Jamming with the A Blues Scale

As a music student at The University of Connecticut in the mid-1980s, I would spend hours in the practice room every day, determined to become the pianist I knew I’d eventually become. I loved hearing everyone practice in that section of the music building, and I rarely just stood in the hallway talking to other students like some of my colleagues enjoyed doing. (Maybe they didn’t need to practice as much as I did!)

Every once in a while, a student we didn’t know would go into one of the “inside” practice rooms that didn’t have any windows, turn out the lights, and energetically “jam out” using the A Blues Scale for an hour or so non-stop. He played very loudly and just kept an A octave going with his left hand while his right hand played fast and furious blues licks, riffs, and scalar passages up and down the keyboard. Over and over and over and over, for a l-o-o-o-o-ng time.

I enjoyed hearing him play, but some of the other students would occasionally say to one another “Doesn’t he know anything else?” and things like that.

But I could relate to him because I had played in a rock band during my middle school and high school years. First on guitar and then on keyboards. And we too would energetically jam for hours on one chord and one scale which was indeed often the very same A Blues Scale that this guy played so much.

And I loved it!!!

So here’s this guy, away from home at college, taking engineering classes or whatever.
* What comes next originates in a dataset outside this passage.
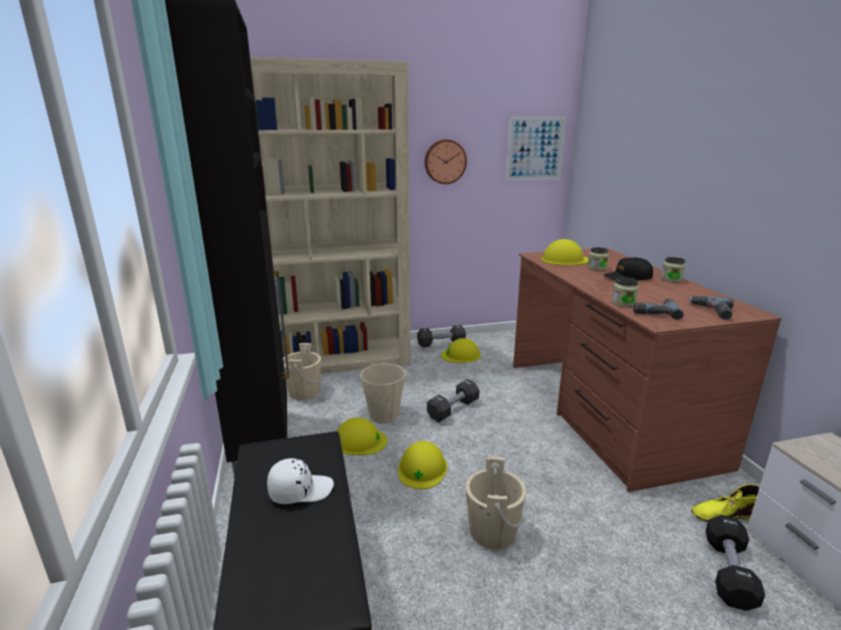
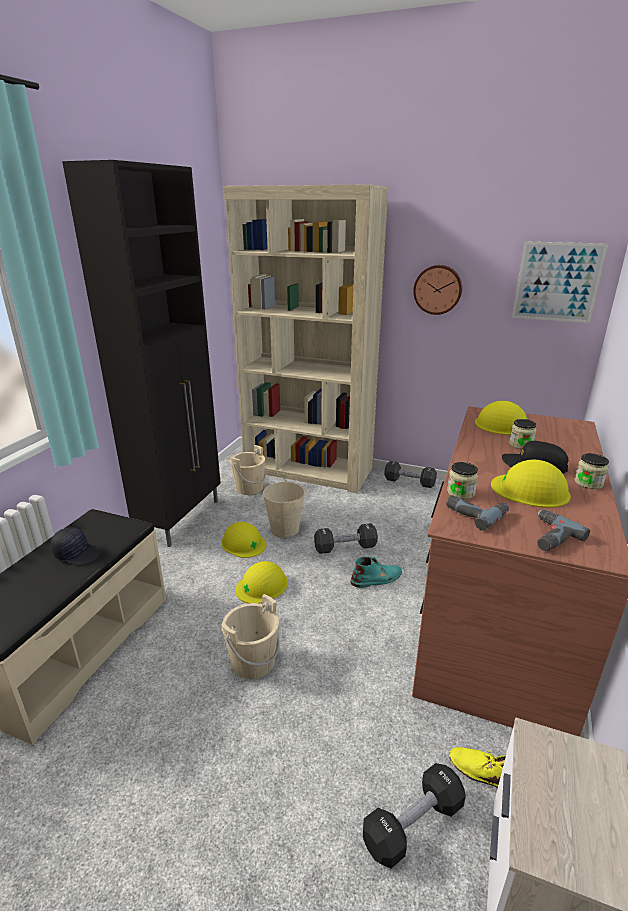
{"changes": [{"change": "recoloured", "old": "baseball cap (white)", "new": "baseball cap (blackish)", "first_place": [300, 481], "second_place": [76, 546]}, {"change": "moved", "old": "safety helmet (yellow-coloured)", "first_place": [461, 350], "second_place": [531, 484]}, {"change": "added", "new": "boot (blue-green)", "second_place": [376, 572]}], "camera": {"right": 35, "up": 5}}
And whenever he could, he’d walk over to the music building on the outskirts of campus, find a vacant piano in a dark practice room, and transport himself to “musical heaven.”
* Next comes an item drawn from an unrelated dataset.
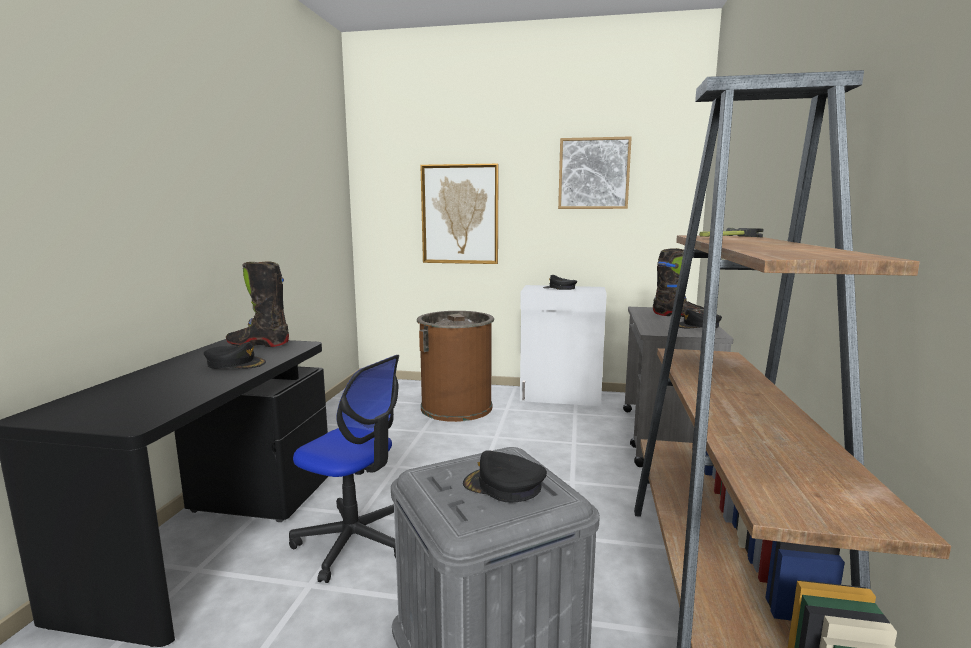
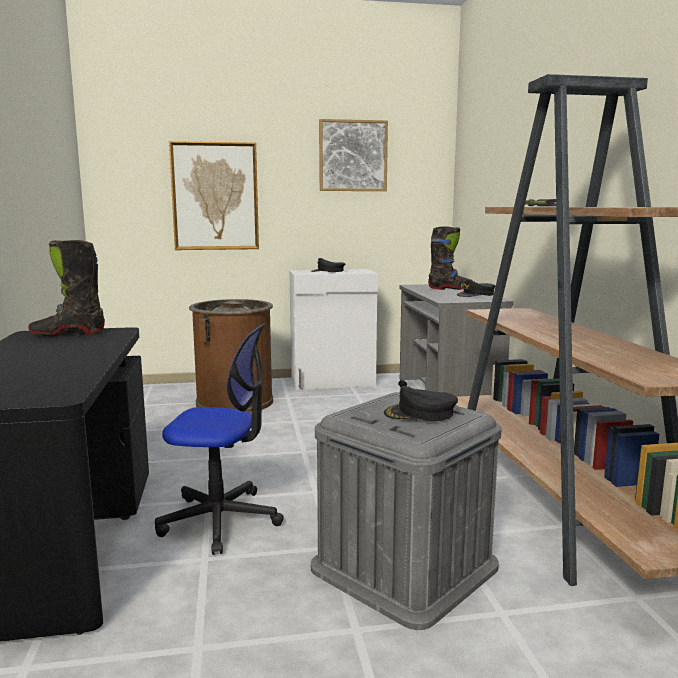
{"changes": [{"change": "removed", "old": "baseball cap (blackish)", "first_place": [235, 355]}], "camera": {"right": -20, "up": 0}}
Maybe he was releasing the stress of his classes. Maybe he wished that he could be a music major but circumstances prevented it. Or, it’s occurring to me for the first time as I write this, maybe like myself he had played in a rock band during his teenage years and he was reliving those fun times at the piano.

Whatever his reasons, he was clearly having a great time playing that A Blues Scale over those fast and furious left hand octaves, and he found meaning in it.

Compare this with all the pianists out there who never really enjoy their own playing, because they never feel they’re “good enough.” But this guy didn’t care, and I think that’s great! I could relate to this as well, because I spent 4-5 years not sounding too good myself but I didn‘t care; I practiced hard and was having so much fun simply being at the piano and playing music that I loved. I knew I’d get better over time, just like the guy in the practice room did, and you will too.

If you haven’t seen my video on this, here it is. It’s a fun look at how we pianists can learn from the attitude of our guitarist friends, who seem in general to “enjoy the moment” more than we pianists, as a group, tend to do.

The REAL difference between pianists and guitar players

And we can all take some inspiration from that guy in the UCONN practice room, all those years ago. I’ll bet that somewhere, wherever he lives, he comes home from work, sits down at his piano and… you guessed it… jams out as energetically as he can using the A Blues Scale over LH octaves.

At least, I hope he does! (And I hope you do too.)

Have fun, enjoy the journey, and “let the music flow!”